Here is Yoshitake building similar webs of music in the air, with only a drummer. Imagine, if you will, what happens when you add 4 very experienced musicans.

Yoshitake is coming back to BA around Mid March- He is in Paraguay now, headed for Peru and Chile after that, but probably around the 25th, he will be back, well worth going to see, he is transportative, and, no doubt, various people will sit in with him.
 
Trying to catch up a bit on my posts.
Of course, I have been going to see music.
I have just been slack in my writing.
I have been loving the new La Tangente in Palermo- its a very adult and comfortable place to see music, and the booking has been great. The space is always nice and cool on hot summer nights, the bartenders are cool, drinks are not too expensive, and the space is sort of Star Trek psychedelic, with thousands of tiny lights in grids on the ceiling and walls of the dark room. The sound system is good, I can hear the bands, and they enforce no smoking, which not all clubs in BA do.
We went to see the latest version of Entre Rios there on the 25th of January.
The band has been around since 2000, with the latest version featuring Lolo Gasparini on vocals, with the founder Sebastian Carreras on Synths, along with Javier Medialdea on drums and synths.
It has a very dreamy New Order/ 4AD sound, and live, its very dramatic and Lolo creates an atmosphere with her vocals that levitates you. The presentation of this band is always very considered and dramatic as well. In this space, the lighting was a fan of bars of light, a Rei Kawakubo pleated dress rendered in flashing space, with, of course, the obligatory fog machine- fog machines are ubiquitous in Buenos Aires. You could only make out the band as static-y figures on stage, never quite resolving into actual humans. But the music filled the room like sentient fog, rising up from the floor and embracing you.
It was magic.

a song from the most recent album- you get the sound, but not the ambience, of seeing them live.

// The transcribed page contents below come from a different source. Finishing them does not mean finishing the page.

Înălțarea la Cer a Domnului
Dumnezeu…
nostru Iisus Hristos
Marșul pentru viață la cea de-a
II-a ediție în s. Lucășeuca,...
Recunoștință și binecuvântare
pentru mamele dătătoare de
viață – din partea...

I will be going back on the 15th to see Daniel Melero, and most likely, on the 17th to see Plantasia, which is a group of local and international DJs. Both should be good shows, although very different.
 
It looked like this. The spaceships have landed.48-Entre-Rios-La-Tangente-25-01-18-Julieta-Briola-Indie-Hoy-09.jpg
 
Hey Ries. I enjoy reading about the bands that you saw but a request. What do you think about a one line head's up when you hear about a good concert?

T/
 
I would recommend going to the free outdoor concert coming up on the saturday 17th, on the grounds of a beautiful old building in Vincente Lopez. its from 4 to midnight, so you can go early, and there are lots of great bands playing. The 152 collectivo goes up Santa Fe/ Cabilido to within a few blocks of it, its just a bit past the city limit.
https://www.culturosa.com.ar/event-pro/puente-1er-festival-de-folklore-digital/

La Grande at Santos Dumont 4040 is opening again on the 13th and the 15th, and the 20th and 22nd. Its always good, and early- starts at a nominal 7:30.

Also on the 17th, Orquestra Fernandez Fierro is playing at Xirgu, the beautiful old theater inside the Catalan Club on Chacabuco in San Telmo. That will be great, modern folk/tango.

the slovak singer Ivana Mer is coming to La Tangente this week, Sunday the 11th, with Luvi Torres opening. That will be a great show, 2 female vocalists with unusual directions, and also violinist Gato Urbanski. I think you would like that show, and La Tangente is a very civilized place to see music, not like some of the dives I go to.

this time of year, there are multiple options most nights. Its hard to choose.
 
Thank you Ries. I hope this can be a regular feature of your "blog".